Creo que no hay casi poetas y él es poeta y creo que eso basta y que debiéramos dar las gracias. Me oye atento, no finge humildad ni vana modestia.

Un poeta testigo, uno que dice lo suyo y hace eco a las vivencias de todos.

Compartimos el pensamiento de que los jóvenes lo leen. Dice que los muchachos quieren oír algo verdadero, directo como una flor o el sonido de un disparo en la noche secreta.

Hablamos del tiempo, me expresa que tiene ganas de vivir, que no se siente agotado ni triste.
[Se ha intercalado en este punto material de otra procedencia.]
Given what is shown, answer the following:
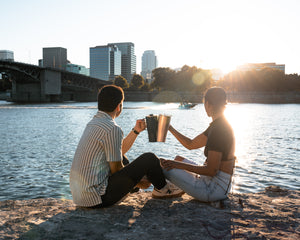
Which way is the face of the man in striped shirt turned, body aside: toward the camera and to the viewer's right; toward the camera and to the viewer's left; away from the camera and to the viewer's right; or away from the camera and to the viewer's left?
away from the camera and to the viewer's right

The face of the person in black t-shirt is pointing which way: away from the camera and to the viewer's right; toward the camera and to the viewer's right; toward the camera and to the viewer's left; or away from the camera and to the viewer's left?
away from the camera and to the viewer's left

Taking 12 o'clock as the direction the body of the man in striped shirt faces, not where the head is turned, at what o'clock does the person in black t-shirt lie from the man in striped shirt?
The person in black t-shirt is roughly at 1 o'clock from the man in striped shirt.

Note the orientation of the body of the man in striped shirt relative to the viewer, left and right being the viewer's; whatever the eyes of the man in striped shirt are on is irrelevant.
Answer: facing away from the viewer and to the right of the viewer
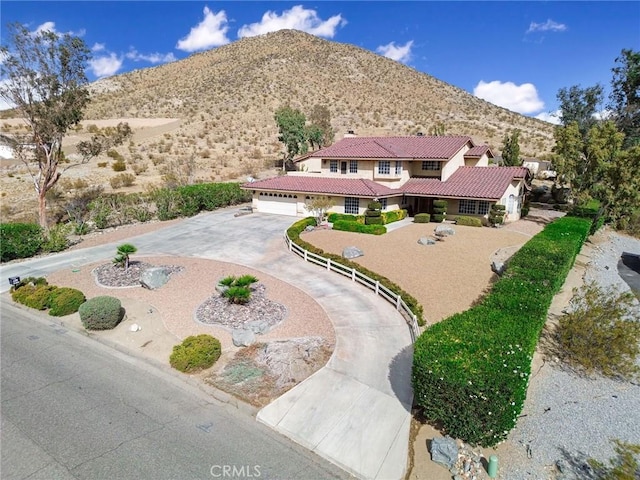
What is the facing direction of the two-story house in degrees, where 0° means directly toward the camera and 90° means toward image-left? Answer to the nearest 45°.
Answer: approximately 45°

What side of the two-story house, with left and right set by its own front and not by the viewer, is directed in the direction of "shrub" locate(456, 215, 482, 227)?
left

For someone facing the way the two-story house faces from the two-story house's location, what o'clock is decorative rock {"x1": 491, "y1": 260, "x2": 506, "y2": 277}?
The decorative rock is roughly at 10 o'clock from the two-story house.

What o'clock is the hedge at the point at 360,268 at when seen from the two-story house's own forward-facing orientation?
The hedge is roughly at 11 o'clock from the two-story house.

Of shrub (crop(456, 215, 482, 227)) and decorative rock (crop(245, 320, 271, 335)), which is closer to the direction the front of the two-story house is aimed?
the decorative rock

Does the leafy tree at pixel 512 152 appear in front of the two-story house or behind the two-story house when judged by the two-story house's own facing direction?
behind

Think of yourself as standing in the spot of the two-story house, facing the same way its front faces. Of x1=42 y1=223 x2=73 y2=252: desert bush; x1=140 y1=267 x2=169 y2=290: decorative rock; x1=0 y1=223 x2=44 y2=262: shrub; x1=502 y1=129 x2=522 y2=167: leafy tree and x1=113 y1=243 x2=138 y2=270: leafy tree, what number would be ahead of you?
4

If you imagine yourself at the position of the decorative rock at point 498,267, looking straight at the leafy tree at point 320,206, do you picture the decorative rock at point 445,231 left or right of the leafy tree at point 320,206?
right

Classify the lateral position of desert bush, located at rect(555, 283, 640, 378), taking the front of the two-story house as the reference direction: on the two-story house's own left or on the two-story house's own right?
on the two-story house's own left

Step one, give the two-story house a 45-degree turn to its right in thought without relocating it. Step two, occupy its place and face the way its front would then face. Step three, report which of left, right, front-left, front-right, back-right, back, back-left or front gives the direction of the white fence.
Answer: left

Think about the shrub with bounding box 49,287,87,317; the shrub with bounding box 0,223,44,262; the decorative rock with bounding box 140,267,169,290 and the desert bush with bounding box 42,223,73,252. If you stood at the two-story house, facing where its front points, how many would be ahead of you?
4

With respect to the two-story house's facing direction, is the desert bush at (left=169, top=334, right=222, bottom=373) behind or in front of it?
in front

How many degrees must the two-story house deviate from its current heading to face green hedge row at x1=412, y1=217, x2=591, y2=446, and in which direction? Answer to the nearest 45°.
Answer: approximately 45° to its left

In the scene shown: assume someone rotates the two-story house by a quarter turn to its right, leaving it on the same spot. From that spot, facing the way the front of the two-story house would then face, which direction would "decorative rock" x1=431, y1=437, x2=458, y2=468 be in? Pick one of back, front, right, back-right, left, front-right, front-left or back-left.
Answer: back-left

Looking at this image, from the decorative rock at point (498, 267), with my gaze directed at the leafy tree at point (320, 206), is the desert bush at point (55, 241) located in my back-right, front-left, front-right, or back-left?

Las durezas lo han fortalecido y dulcificado a la vez.

Eso es: Helí es un hombre fuerte y dulce a la vez. Fuera del aire me dice que me ha leído, que se acuerda de mí ensimismado, en los parques de esta ciudad que él ama y padece.

Me siento acogido, siento que existo para alguien, que esta persona pensó en mí y recibió mis palabras y me dio las suyas como el pan que endulza los días amargos.

Y agregué: ‘Helí, En la parte alta abajo es el título más bello de la poesía colombiana’. No le pido que me explique su origen. Es inteligente y sensible y por eso me apunta: ‘ni siquiera sé lo que significa, puede ser algo político o una misteriosa compensación de esas que la poesía regala’.

Quería decirle y le dije que para mí es de los pocos poetas en Colombia que dice sin ambages el erotismo, el sexo feliz y desdichado.

Le pregunto por la palabra que más ama y me dice: no podría ser otra que vida.